That led to me relaying how I felt invisible at fraternity parties—I perceived I wasn’t looked at and rejected, but never seen at all. Duncan cleared his throat and shifted in his seat, “Can I ask you an embarrassing question?”
“Sure.” I said.
“Do you think Chinese girls are pretty?”
“Uh, yes.”
“Do you think Chinese girls are ugly?”
I was taken aback. “Some of them. . .why, don’t you?”
He looked up, “No. . . I don’t.”
“You don’t think they’re pretty?”
He shook his head. “No.”
“You don’t think they’re ugly?”
He shook his head again. ”I don’t think they’re anything–you all look the same to me.”
I stared at him. George remained silent.
“But I’m not racist, really I’m not!” Duncan said.
Back in my dorm, looking for sympathy, I relayed the whole conversation to Erica, my African-American roommate and best friend.
“Welcome to the real world,” she said.
Later, I separately told two White girlfriends the story and had two disturbingly identical conversations. Both protested, “But I think you’re really pretty!”

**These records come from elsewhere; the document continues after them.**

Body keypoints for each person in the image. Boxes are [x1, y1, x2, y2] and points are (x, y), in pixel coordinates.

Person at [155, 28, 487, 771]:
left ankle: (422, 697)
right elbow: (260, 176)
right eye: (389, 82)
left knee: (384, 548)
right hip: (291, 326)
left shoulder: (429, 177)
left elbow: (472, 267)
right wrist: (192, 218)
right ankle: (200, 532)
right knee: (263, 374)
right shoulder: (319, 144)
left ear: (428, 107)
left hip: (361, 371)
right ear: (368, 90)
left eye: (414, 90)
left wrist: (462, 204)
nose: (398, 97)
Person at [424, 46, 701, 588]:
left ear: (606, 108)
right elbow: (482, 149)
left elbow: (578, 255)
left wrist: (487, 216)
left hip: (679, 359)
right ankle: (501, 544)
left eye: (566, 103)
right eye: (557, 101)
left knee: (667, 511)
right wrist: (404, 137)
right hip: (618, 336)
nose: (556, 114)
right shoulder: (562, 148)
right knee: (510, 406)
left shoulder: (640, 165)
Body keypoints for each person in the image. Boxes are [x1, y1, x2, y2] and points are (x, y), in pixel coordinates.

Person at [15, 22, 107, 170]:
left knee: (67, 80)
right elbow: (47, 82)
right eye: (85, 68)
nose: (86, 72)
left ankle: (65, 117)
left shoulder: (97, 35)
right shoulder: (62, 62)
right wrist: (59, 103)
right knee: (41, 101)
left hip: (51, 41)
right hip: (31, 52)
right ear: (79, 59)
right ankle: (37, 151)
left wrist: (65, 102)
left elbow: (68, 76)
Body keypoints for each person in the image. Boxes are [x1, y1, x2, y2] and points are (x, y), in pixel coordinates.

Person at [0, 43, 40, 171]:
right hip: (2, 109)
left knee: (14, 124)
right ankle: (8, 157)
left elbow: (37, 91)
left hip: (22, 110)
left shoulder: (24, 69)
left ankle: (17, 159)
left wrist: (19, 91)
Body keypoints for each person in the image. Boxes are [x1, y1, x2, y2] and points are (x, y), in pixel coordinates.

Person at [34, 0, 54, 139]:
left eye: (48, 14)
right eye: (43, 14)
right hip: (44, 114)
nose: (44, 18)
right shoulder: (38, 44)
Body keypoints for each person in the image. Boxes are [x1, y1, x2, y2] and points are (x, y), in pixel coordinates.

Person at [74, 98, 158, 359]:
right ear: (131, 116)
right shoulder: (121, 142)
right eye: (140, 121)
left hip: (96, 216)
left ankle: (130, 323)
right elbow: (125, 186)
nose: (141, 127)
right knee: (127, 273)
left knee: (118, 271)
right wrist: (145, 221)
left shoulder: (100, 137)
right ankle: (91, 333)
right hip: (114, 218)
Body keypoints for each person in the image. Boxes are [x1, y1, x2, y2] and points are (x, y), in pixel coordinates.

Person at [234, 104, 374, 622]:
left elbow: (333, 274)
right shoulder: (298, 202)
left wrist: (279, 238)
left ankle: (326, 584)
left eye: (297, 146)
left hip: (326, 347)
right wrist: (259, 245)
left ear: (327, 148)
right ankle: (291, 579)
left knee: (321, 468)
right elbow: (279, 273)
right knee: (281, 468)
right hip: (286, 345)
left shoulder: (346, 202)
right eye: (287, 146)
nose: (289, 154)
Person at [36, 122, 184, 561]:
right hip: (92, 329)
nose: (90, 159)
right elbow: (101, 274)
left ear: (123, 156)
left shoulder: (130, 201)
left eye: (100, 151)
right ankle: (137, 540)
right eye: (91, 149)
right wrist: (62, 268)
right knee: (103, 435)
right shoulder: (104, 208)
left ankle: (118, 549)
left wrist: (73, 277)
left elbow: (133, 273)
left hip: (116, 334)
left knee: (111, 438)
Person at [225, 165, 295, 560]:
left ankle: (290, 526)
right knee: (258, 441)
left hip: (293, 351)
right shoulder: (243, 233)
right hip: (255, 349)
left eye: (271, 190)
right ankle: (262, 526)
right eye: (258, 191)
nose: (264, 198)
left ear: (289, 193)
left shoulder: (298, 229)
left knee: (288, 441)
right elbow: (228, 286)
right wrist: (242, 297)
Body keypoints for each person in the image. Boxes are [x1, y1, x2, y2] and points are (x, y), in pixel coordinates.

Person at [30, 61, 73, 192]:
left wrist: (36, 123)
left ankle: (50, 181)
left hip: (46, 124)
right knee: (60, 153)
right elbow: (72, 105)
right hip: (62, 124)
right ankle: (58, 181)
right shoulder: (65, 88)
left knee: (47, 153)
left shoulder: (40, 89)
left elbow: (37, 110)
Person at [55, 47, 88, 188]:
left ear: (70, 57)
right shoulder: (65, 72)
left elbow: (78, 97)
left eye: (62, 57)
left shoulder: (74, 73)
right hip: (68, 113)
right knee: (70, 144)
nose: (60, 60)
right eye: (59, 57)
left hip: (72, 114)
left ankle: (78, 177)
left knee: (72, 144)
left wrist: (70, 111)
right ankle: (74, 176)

“It doesn’t matter whether I’m pretty or ugly!” I stormed. “I’d rather be ugly and be seen!”
And my friends confessed, “You know, I think you’re really pretty. But I’ve never thought of Asian men as handsome or ugly.”

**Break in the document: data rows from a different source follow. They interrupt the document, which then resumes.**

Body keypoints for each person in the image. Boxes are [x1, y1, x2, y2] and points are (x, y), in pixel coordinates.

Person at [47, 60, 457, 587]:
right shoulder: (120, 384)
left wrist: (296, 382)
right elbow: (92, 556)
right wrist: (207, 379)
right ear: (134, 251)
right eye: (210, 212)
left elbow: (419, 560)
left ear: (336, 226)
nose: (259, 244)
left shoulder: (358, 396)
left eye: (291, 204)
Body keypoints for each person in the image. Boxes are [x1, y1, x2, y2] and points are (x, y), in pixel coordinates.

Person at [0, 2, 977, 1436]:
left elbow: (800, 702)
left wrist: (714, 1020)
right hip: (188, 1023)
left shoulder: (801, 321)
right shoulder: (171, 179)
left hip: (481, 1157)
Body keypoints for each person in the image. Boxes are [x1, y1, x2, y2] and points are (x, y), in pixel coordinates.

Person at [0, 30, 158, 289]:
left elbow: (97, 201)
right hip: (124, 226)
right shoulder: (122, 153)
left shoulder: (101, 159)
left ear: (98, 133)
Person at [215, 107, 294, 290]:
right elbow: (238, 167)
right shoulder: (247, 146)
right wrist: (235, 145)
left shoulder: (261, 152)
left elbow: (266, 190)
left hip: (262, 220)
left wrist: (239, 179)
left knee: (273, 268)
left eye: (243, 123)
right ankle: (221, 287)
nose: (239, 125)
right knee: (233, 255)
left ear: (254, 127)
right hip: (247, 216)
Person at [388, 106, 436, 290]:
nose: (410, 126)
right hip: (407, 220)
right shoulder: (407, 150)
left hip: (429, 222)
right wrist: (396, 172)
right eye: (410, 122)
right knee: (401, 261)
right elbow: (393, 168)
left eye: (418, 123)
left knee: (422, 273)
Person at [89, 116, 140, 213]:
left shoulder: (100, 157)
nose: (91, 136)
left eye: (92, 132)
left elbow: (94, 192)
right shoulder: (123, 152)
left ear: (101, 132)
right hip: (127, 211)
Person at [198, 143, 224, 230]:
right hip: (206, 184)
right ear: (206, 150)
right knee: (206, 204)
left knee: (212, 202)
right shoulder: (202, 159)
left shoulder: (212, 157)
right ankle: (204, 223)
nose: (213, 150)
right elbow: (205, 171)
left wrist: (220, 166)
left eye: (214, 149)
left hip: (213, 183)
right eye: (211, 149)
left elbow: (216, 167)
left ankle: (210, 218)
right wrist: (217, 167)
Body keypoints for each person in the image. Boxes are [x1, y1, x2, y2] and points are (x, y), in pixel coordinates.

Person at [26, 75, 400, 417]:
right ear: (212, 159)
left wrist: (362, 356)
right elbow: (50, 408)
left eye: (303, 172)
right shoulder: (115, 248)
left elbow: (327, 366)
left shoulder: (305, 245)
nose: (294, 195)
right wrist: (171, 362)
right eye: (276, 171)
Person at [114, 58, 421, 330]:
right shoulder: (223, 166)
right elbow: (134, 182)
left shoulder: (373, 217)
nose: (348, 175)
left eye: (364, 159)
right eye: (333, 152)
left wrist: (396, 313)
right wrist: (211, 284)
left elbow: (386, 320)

I was too chicken to say to their faces what I later heatedly discussed with Erica. If all humankind is created in the image of God, then all ethnicities and races must reflect God’s beauty. The inability to either see or distinguish beauty in any ethnic group felt like racism, pure and simple.
Yet research shows that stereotyping helps us sort through the magnitude of unfamiliar stimuli the world offers. Our brains stereotype so we can make sense of the world. The ability to stereotype is part of the way God created our minds.
So perhaps the problem isn’t about stereotyping or finding the unfamiliar foreign and uncomfortable. Perhaps it’s about our hearts and attitudes. Jesus and the prophets warn that when our hearts are calloused and our minds closed we will see but not perceive, hear but not understand, and ultimately miss out on receiving forgiveness and healing.
It’s a spiritual discipline to look and look and look some more until we finally perceive distinctions and beauty in all people. To sit on our hands, stay in the room, zip our lips and listen until we can finally understand the heart of our neighbor.
Despite how their attitudes annoyed me, Duncan and my White girlfriends’ willingness to engage with honesty was a step towards all of us seeing and hearing in a way we never had before.
How else can we soften our hearts and open our minds?